给定文段:
##########

我又点了根烟默默看着她们忘情地吻,正在欣赏着,导演突然喊cut,这条过了,超哥过来。对,导演和摄像莫名其妙地就叫我超哥了,可能因为叫名字显生疏,可能因为拍了一天戏了,突然有了亲切感。我把手中还剩一半的烟递给典,向忆竖起两个大拇指,表示我的敬意。
走了一遍戏以后我回头看到典,她正拿着我那半截烟又坐在了地上,吸了一口然后也对我竖了个拇指。
到典拍倚在大门柱子上抽烟的戏,她说,你火机借我吧,我的好low啊,就是那种两块钱一个的一次性打火机,每次我都忘了拿,所以现在宿舍里有一大盒。我说,我相反,每次都是拿了火机忘了烟。然后她倚在门柱上,拍了四条,抽了四根。从我坐的角度看过去,灯光助理拿着泡沫反光板扇风,吹起她的头发和纱裙,烟雾缭绕,一口接着一口,我想,这不是王家卫吗。
典撑开伞挡住从塔尖漏下来的阳光,和忆的男朋友坐在伞的阴影下,朝着我笑得让我有点毛发,因为忆的男朋友正面无表情地看着我俩,这场戏是我要缓缓地凑近忆,忆又躲开,然后在我脸颊上亲了一下,导演说,我想要花样年华那种节奏,慢慢的,很舒缓的情调。拍了八九条才过,背上已经被汗浸透。导演很兴奋地说,你们亲上啦?我忙说没有没有,脸颊都没碰到。她又说,监视器里看起来你们就是亲上啦,效果不错!我有点心虚地从忆男朋友身边走过,他比忆大七岁,三十出头。
我问忆,你男朋友不会说什么吗?她说,他已经习惯了,你别紧张。真正大尺度的戏我也不会让他过来。上次演了一个尺度很大的,典就躺床上叫了一天。典凑过来说,妈的上次那个剧本真是恶心,本来三十九场的戏被我强行删到十九场。我就穿着个吊带,脖子上戴着东西,双手铐在床上演SM,叫了一天床,剧照里看起来我就像个充气娃娃。写剧本的那个妹子一看就是没有性生活。忆说,对啊,不过她不是跟男朋友谈了好几年了吗,怎么会写得这么不靠谱。我说,你们拍的东西,都这么有趣的吗?她们点头,是的。大家写剧本都写得很变态。

##########

列出的行:
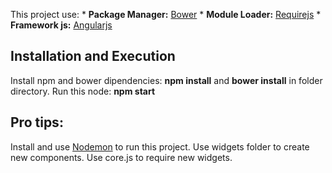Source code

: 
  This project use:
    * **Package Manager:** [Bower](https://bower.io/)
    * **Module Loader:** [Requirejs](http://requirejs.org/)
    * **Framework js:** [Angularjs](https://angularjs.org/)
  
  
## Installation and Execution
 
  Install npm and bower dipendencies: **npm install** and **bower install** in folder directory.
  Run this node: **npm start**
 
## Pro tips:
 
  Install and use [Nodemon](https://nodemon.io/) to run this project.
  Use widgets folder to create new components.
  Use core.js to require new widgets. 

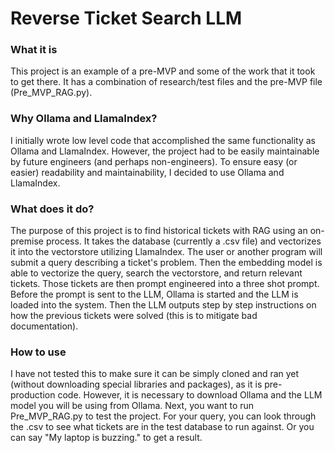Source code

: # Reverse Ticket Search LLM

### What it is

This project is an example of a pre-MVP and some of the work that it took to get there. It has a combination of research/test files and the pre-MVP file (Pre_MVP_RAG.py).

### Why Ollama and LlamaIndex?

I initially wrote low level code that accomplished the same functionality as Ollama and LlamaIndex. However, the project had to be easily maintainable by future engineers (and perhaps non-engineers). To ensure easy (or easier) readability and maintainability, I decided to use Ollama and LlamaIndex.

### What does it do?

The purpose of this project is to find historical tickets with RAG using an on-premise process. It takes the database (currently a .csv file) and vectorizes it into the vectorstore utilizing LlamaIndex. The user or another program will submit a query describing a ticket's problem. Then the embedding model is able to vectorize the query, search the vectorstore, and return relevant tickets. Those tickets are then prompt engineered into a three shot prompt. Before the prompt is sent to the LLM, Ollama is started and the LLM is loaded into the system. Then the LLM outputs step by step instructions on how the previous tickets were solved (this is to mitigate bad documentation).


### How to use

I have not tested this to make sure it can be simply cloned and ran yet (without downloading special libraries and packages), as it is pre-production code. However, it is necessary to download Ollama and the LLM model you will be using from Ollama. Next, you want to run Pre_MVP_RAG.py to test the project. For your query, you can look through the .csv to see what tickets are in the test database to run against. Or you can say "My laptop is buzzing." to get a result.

##########

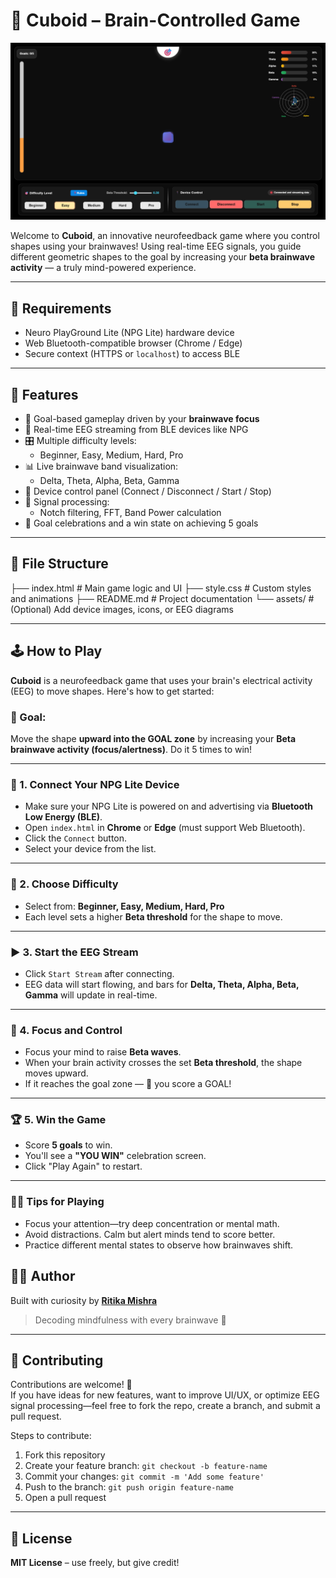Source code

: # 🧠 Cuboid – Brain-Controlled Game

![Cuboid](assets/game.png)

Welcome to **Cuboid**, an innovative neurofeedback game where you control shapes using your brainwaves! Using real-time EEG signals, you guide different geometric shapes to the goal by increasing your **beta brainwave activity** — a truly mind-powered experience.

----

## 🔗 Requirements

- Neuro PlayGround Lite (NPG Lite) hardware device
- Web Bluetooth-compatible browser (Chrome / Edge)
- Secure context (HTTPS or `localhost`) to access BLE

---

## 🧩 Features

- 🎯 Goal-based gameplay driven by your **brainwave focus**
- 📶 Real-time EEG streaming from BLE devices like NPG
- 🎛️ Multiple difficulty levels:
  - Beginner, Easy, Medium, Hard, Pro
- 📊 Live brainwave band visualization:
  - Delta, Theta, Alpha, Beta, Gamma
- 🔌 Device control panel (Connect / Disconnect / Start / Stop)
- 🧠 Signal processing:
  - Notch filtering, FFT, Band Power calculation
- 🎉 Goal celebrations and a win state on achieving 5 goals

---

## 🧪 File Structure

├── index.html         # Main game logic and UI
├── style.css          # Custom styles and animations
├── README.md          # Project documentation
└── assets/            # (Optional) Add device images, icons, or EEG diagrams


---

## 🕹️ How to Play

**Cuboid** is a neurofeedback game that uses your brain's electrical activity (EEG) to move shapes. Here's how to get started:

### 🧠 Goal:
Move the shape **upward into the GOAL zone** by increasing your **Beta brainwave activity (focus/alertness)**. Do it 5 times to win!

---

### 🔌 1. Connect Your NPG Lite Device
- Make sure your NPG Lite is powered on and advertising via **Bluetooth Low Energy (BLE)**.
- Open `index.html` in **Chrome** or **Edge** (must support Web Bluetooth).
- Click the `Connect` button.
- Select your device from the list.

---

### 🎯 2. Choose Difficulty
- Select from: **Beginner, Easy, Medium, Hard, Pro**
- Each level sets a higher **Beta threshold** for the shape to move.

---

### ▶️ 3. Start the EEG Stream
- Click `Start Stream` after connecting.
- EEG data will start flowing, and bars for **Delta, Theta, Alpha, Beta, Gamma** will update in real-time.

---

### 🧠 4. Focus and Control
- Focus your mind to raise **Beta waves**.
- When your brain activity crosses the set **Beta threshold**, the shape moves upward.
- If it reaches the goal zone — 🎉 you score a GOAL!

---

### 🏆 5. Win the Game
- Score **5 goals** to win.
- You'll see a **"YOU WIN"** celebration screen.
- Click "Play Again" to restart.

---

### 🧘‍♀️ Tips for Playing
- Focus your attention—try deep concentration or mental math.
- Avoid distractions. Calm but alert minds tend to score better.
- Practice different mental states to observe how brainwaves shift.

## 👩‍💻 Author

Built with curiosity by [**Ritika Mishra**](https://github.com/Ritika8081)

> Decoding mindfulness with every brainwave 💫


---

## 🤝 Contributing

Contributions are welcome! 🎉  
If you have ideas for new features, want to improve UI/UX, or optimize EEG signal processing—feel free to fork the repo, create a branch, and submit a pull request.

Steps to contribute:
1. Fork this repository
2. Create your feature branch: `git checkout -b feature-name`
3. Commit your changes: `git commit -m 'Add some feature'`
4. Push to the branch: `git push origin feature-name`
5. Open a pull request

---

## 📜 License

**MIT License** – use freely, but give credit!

##########

要做的事:
A: 在上面两组行里，从含有"Contributions are welcome! 🎉"的那一行开始，到含有"but give credit!"的那一行为止，两头都算，把这些行放进一个Markdown表格，空行不要。表格两列叫"行号"和"内容"。
B: 把讲拍戏的那段文字从停下的地方接着往下写。

回答:
A:
| 行号 | 内容 |
|---|---|
| 1 | Contributions are welcome! 🎉   |
| 2 | If you have ideas for new features, want to improve UI/UX, or optimize EEG signal processing—feel free to fork the repo, create a branch, and submit a pull request. |
| 3 | Steps to contribute: |
| 4 | 1. Fork this repository |
| 5 | 2. Create your feature branch: `git checkout -b feature-name` |
| 6 | 3. Commit your changes: `git commit -m 'Add some feature'` |
| 7 | 4. Push to the branch: `git push origin feature-name` |
| 8 | 5. Open a pull request |
| 9 | --- |
| 10 | ## 📜 License |
| 11 | **MIT License** – use freely, but give credit! |

B:
转场的时候录音助理坐在我边上,看起来二十五六岁的姐姐,她拿着手机一动不动坐了好久,当我以为已经睡着的时候,她大拇指动了一下,把快暗掉的手机屏幕又点亮了。我低头看了一眼她手机,是和她妈妈的聊天框,刚好一句“你自己在外面要照顾好自己”抓住了我的眼球。她又继续这么坐着,在车上的半个小时一动不动。后来她先走了,带着灯光助理小弟弟,说是小弟弟的爸爸要过来,他没有家里的钥匙,后面的戏也基本上没什么活了。走之前我听见他们俩说话,他说,过几天我爸让我跟他去片场。她说,那你带上我呗,过几天我正好没活干了,不能闲。
晚上到导演家拍室内戏,快九点的时候吃的晚饭,从凌晨三点到晚上,让我不至于饿晕过去的东西就是在车上吃的一个奥尔良烤堡,一瓶牛奶,还有很难喝的莫吉托女孩。用两分钟扒完一份饭我就又跳上楼说,导演,先把我的戏拍了吧,我想先回去了。又折腾了一个多小时才结束。到了快十二点,忆和典才说拍完了,跟着设备车先回人广,然后一个回家,一个回学校。两点钟,典突然又说,赶紧睡吧,我要写分镜了。以后我们拍东西会找你当演员的哦。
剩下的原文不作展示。